Canadian BoC Rate Decision 5.00% vs. Exp. 5.00% (Prev. 5.00%); drops October language re. inflationary risks increasing, reiterates prepared to hike if needed
Policy
- Governing Council is still concerned about risks to the outlook for inflation and remains prepared to raise the policy rate further if needed. Governing Council wants to see further and sustained easing in core inflation, and continues to focus on the balance between demand and supply in the economy, inflation expectations, wage growth, and corporate pricing behaviour.
Economy
- Higher interest rates are clearly restraining spending: consumption growth in the last two quarters was close to zero, and business investment has been volatile but essentially flat over the past year. Exports and inventory adjustment subtracted from GDP growth in the third quarter, while government spending and new home construction provided a boost. The labour market continues to ease: job creation has been slower than labour force growth, job vacancies have declined further, and the unemployment rate has risen modestly. Even so, wages are still rising by 4-5%.
- Overall, these data and indicators for the fourth quarter suggest the economy is no longer in excess demand.
Inflation
- Shelter price inflation has picked up, reflecting faster growth in rent and other housing costs along with the continued contribution from elevated mortgage interest costs.
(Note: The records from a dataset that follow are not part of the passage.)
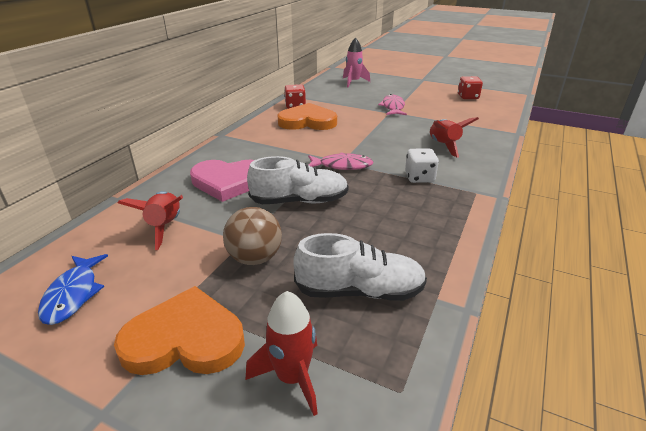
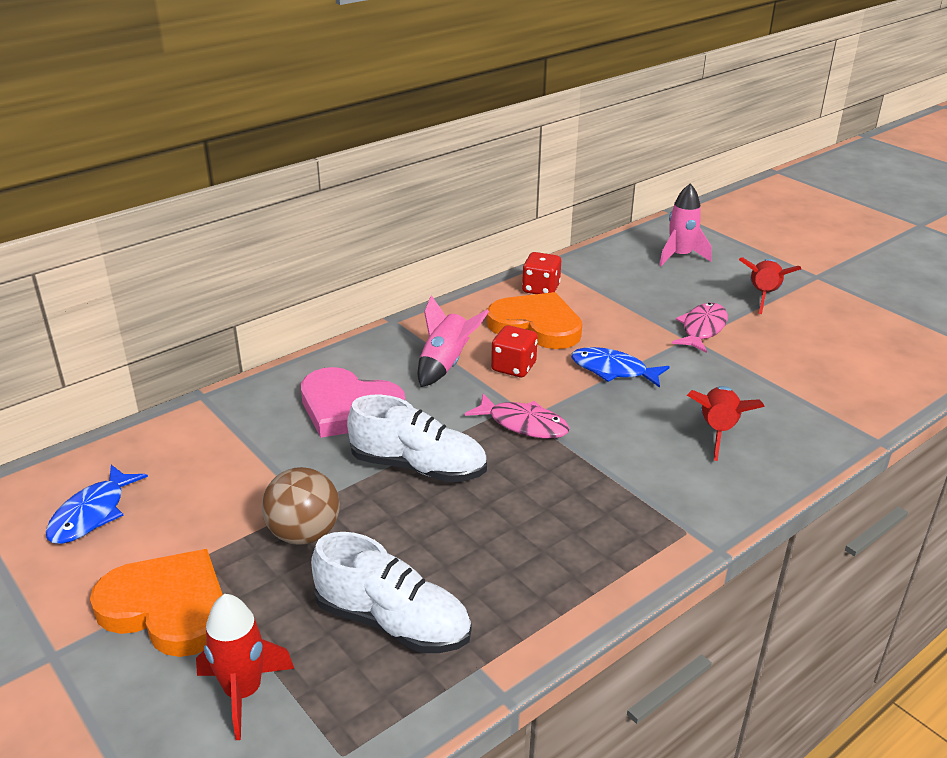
camera: 25 degrees right, 0 degrees up
red rocket [118,191,183,250] -> red rocket moved to [739,257,801,314]
white dice [405,148,439,183] -> none
red dice [458,76,483,99] -> red dice moved to [491,325,538,377]
none -> pink rocket [418,295,489,387]
none -> blue fish [571,347,670,388]

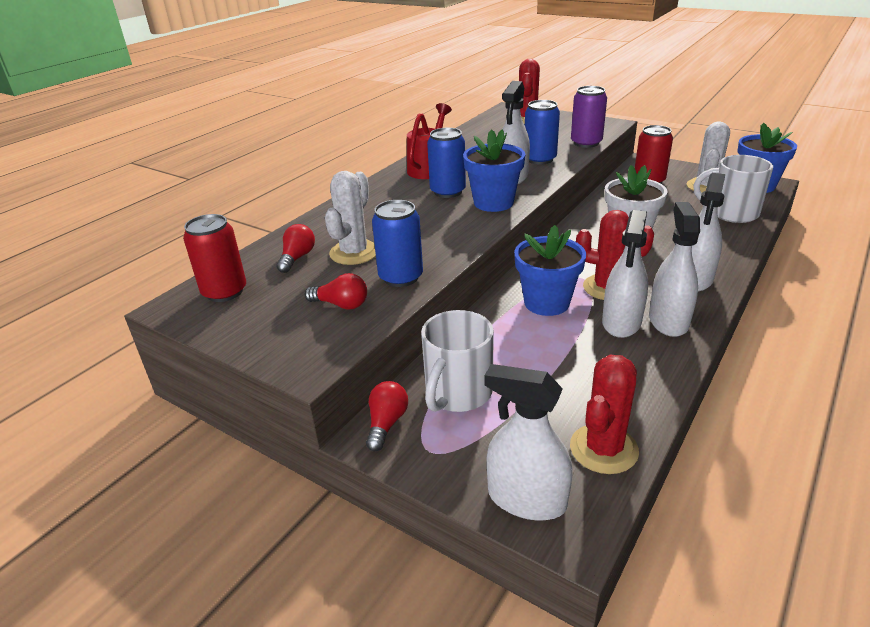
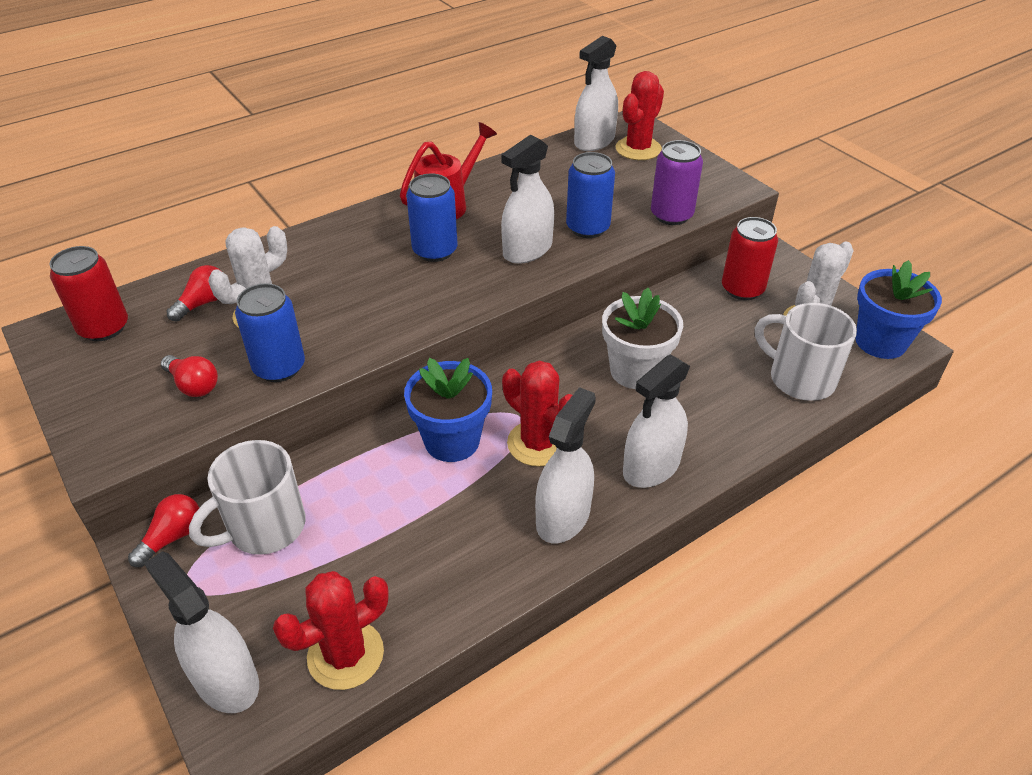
camera: 20 degrees right, 10 degrees up
blue flower pot [463,129,525,212] -> none
white spray bottle [602,210,648,338] -> white spray bottle moved to [574,36,618,151]

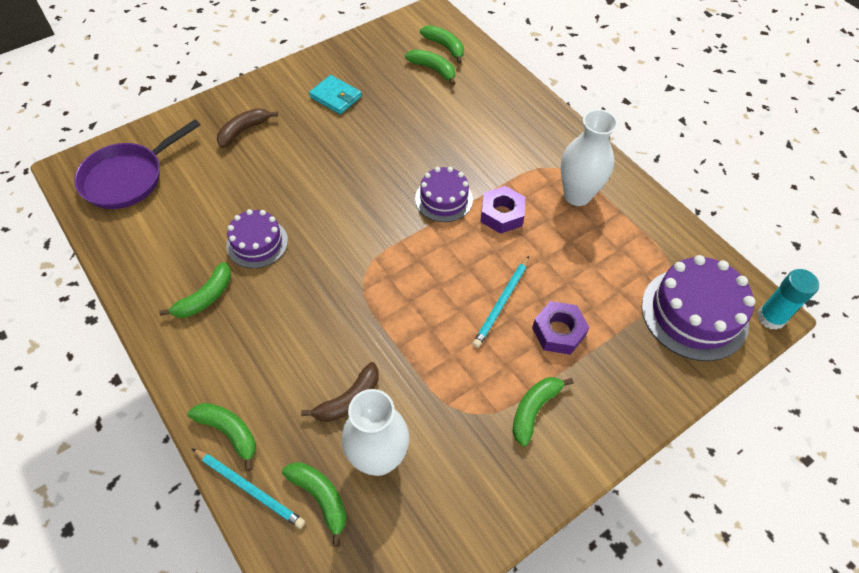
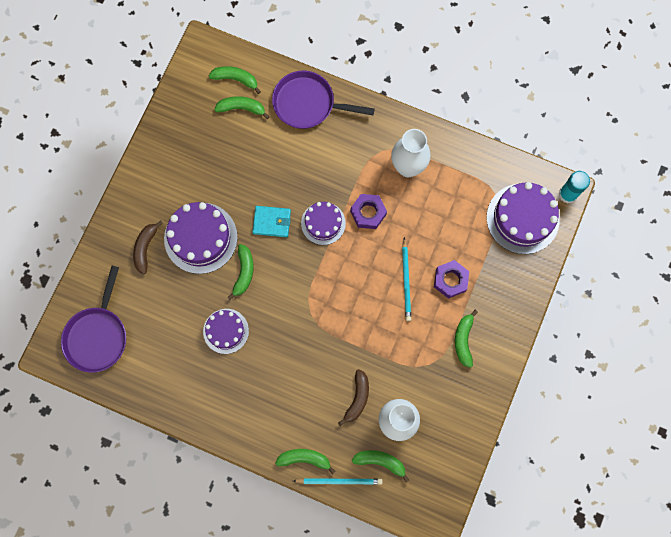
camera: 30 degrees left, 20 degrees up
green banana [159,262,231,318] -> green banana moved to [228,244,254,300]
turquoise wallet [309,75,362,115] -> turquoise wallet moved to [252,206,291,237]
none -> purple cake [164,202,238,274]
none -> purple pan [272,71,375,129]

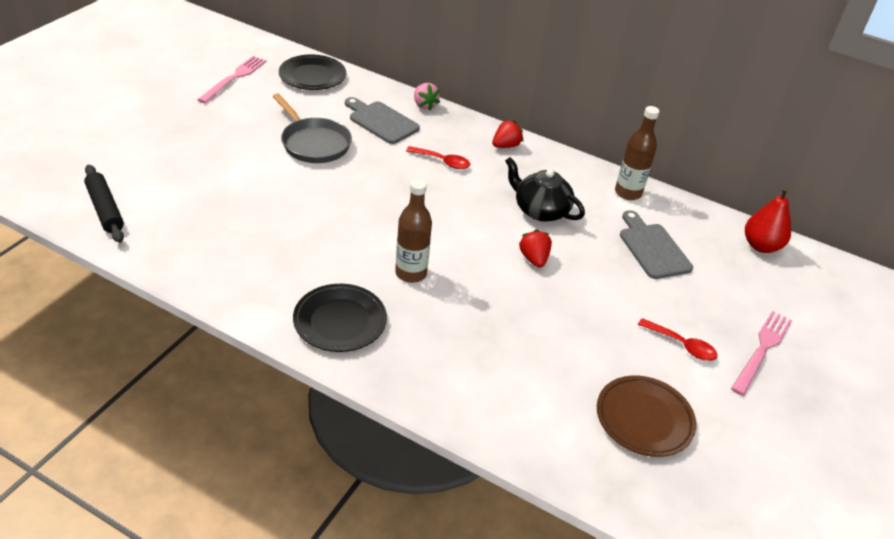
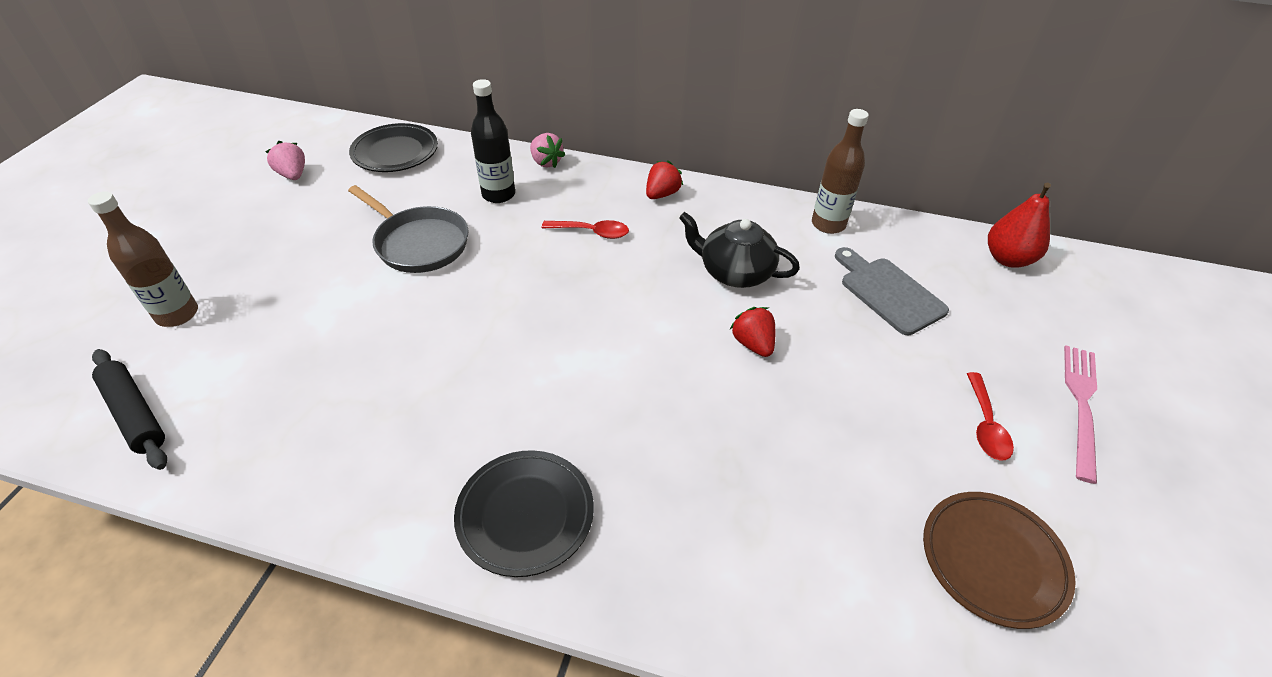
camera: 10 degrees left, 5 degrees up
pink fork [198,56,267,103] -> pink strawberry [266,141,305,180]
grey cutting board [345,97,420,144] -> black bottle [471,79,515,203]
brown bottle [395,179,432,283] -> brown bottle moved to [88,192,198,327]
red spoon [638,318,718,361] -> red spoon turned 75 degrees clockwise [967,372,1014,461]

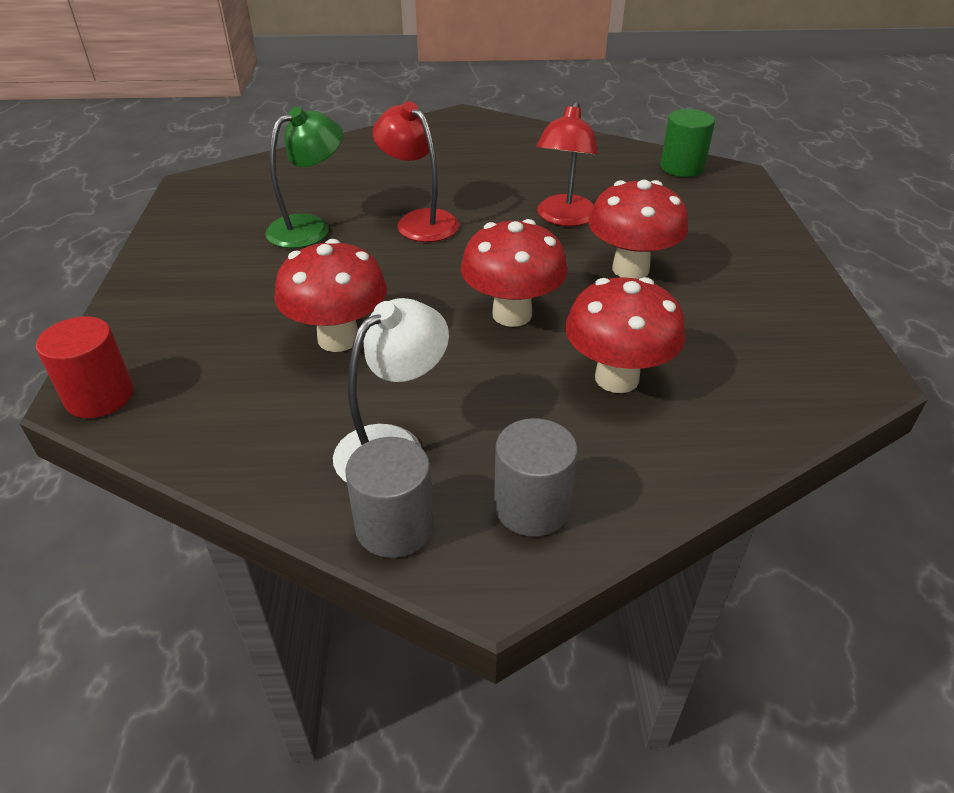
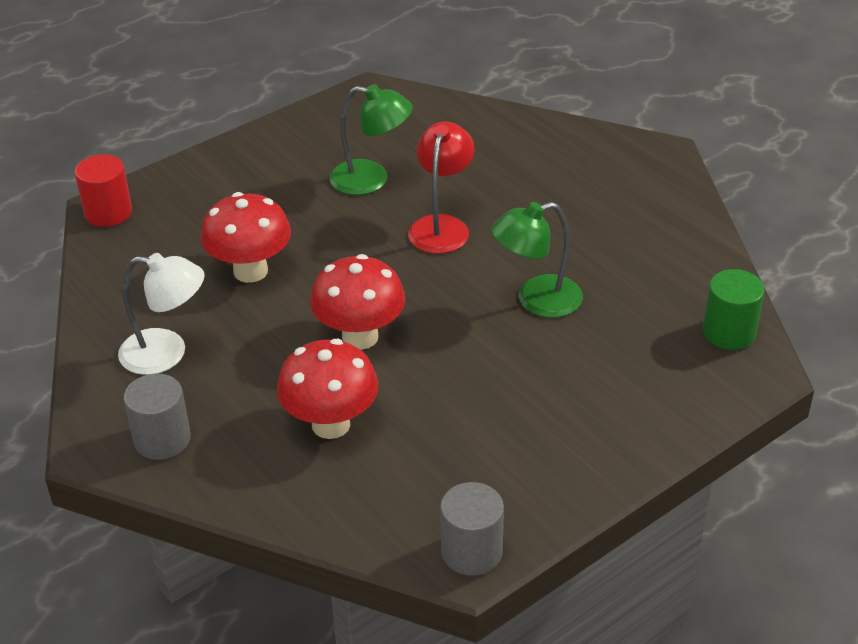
camera: 55 degrees right, 0 degrees up
grey cylinder [345,437,434,558] -> grey cylinder moved to [440,482,504,576]
red lamp [536,101,598,226] -> green lamp [491,202,583,318]
red mushroom [588,180,688,279] -> none

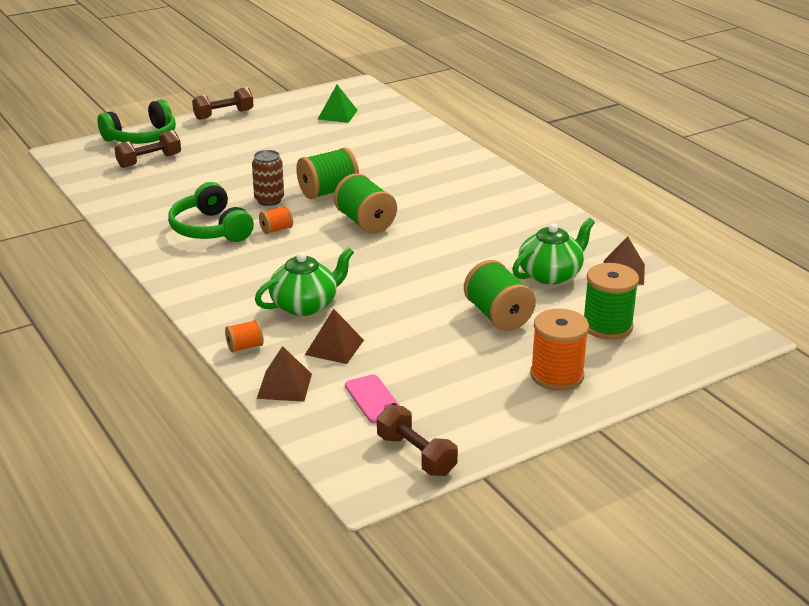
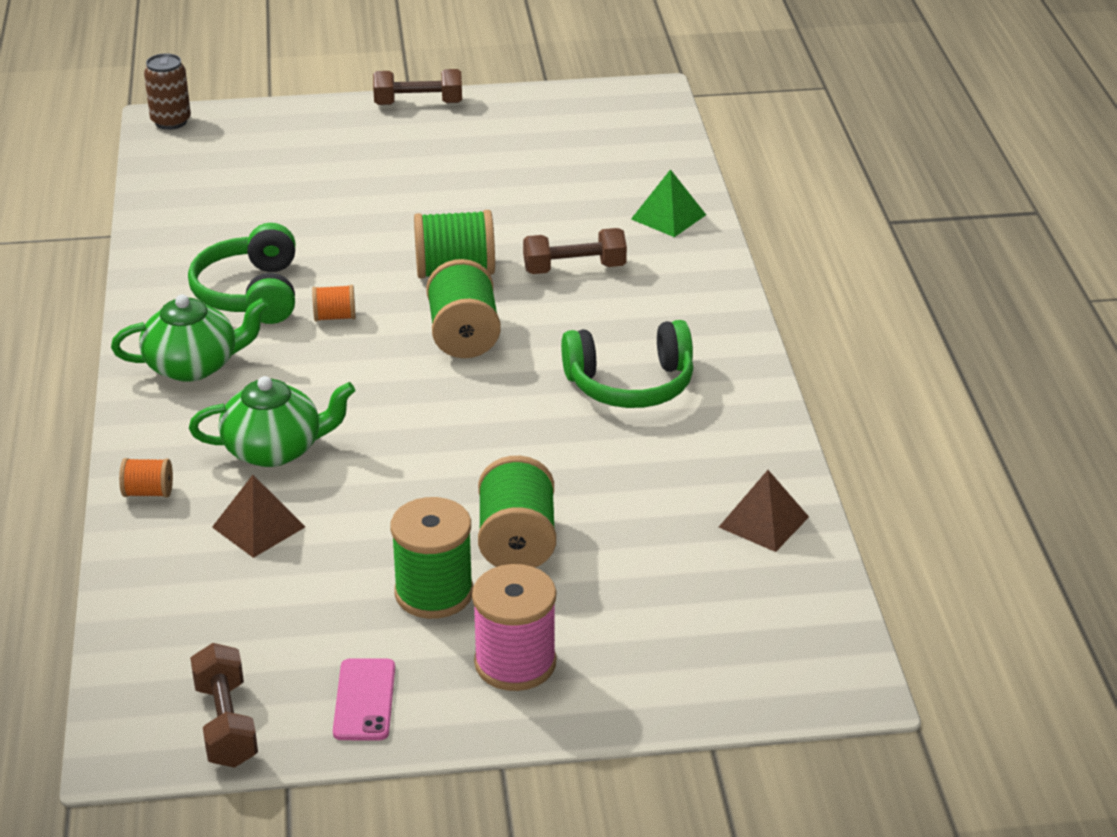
camera: 25 degrees right, 5 degrees up
green headphones [98,99,176,144] -> green headphones moved to [561,320,693,408]
brown dumbbell [115,130,181,168] -> brown dumbbell moved to [523,228,627,274]
brown can [252,150,284,206] -> brown can moved to [144,53,191,130]
brown pyramid [257,346,312,402] -> none
green pyramid [317,84,358,123] -> green pyramid moved to [631,169,706,237]
pink phone [345,374,400,423] -> pink phone moved to [333,658,395,740]
green teapot [512,218,595,285] -> green teapot moved to [111,294,268,382]
orange spool [530,308,589,391] -> pink spool [472,564,556,691]
green spool [584,263,639,340] -> green spool moved to [390,497,473,619]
- In recent months, the Bank’s preferred measures of core inflation have been around 3½-4%, with the October data coming in towards the lower end of this range.
via BoC
Analysis details (20:32)
Summary
The BoC left rates unchanged at 5.00% as expected, while it made some tweaks to its statement with both hawkish and dovish tones. On the dovish side, it started to show some of the impacts rate hikes are having by noting "higher interest rates are clearly restraining spending: consumption growth in the last two quarters was close to zero, and business investment has been volatile but essentially flat over the past year”. The statement also noted the Q3 GDP contraction, the easing labour market, and noted that the economy is no longer in excess demand. It also dropped the line that progress toward price stability is slow and inflationary risks have increased. However, on the hawkish side, it maintained its view that it is concerned about the risks to the outlook for inflation and it also maintained its guidance that it is prepared to raise the policy rate further if needed. However, with price growth easing and economic growth slowing, markets still largely expect that the BoC is done with rate hikes, and BoC Governor Macklem in a recent speech had also suggested policy may now be restrictive enough. By maintaining guidance the BoC will be prepared to raise rates further if needed, helping to keep inflation expectations anchored, but with slowing growth the demand side of the equation should keep prices anchored. Attention now is turning to the easing cycle, the decision today saw little reaction to money market pricing and markets are still pricing in c. 110bps of easing in 2024 with the first cut fully priced by April. It is unlikely we will get any guidance on rate cuts shortly, with Macklem recently noting now is not the time to be talking about rate cuts, plus the BoC would be cautious over any rising inflation expectations if the consumer starts to expect rate cuts. The December meeting was a statement-only affair but Deputy Governor Gravelle's has a speech on December 7th. Looking ahead, analysts at Oxford Economics believe that further rate hikes are unnecessary and expect the BoC to hold rates until mid-2024.